The tribe originally inhabited the lands of Clancann, and also became Lords of Clanbrasil after they dispossessed the O'Garvey's of their land around the time of Richard de Clare's Anglo-Norman invasion of Ireland.[3] Their territory lay to the south of Lough Neagh in modern-day County Armagh and County Tyrone, flanked by the River Bann and River Blackwater. They were a branch of the Cenel Eoghain, the large group of Northern Uí Néill septs claiming descent from King Eógan mac Néill, the son of the High King Niall of the Nine Hostages.

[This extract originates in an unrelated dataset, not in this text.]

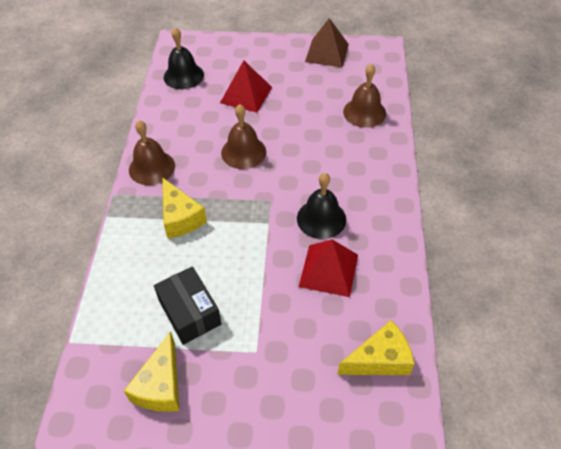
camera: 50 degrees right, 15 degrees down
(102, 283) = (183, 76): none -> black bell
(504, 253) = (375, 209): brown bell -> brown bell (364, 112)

The first written record of the family name is shown to be that of Amhlaoibh Mac Cana, Lord of Clanbrasil and is mentioned in the Annals of the Four Masters during the reign of Tairrdelbach Ua Conchobair. He was praised for his chivalry, his vigour, and his strong drink he made from apples in his orchard. The clan are also stated as having had a castle at Portadown in County Armagh. The last recorded Chief of the name, Donall MaCanna, was still known as Lord of Clanbrasil as late as 1598, when he apparently supported the uprising led by Hugh O'Neill, Earl of Tyrone. O'Neill was successful for nearly nine years, but he was finally defeated at Battle of Kinsale in 1602. Most of his supporters were dispossessed and driven from their homelands and this would seem to include the Mac Cana clan. The name was then anglicized into various forms such as MacCana, McCann, McGann, MacCann, MacCan, Maccan (this part of the Maccans had connections with many European noble and royal families, such as the Maccan Romanoff or the Maccan of Villanova or Maccan de Gueldre), and became Canny and Canney upon Ulster migration to the south (Leinster and Munster). The title of Lord of Clanbrasil is still held by the family of McCann in the area of County Louth.[4]

The Mac Cana line features in John O'Hart's 19th century pseudo-historical book, Irish pedigrees. In this book, the McCann line along with other surname lines are taken right back to Adam and Eve.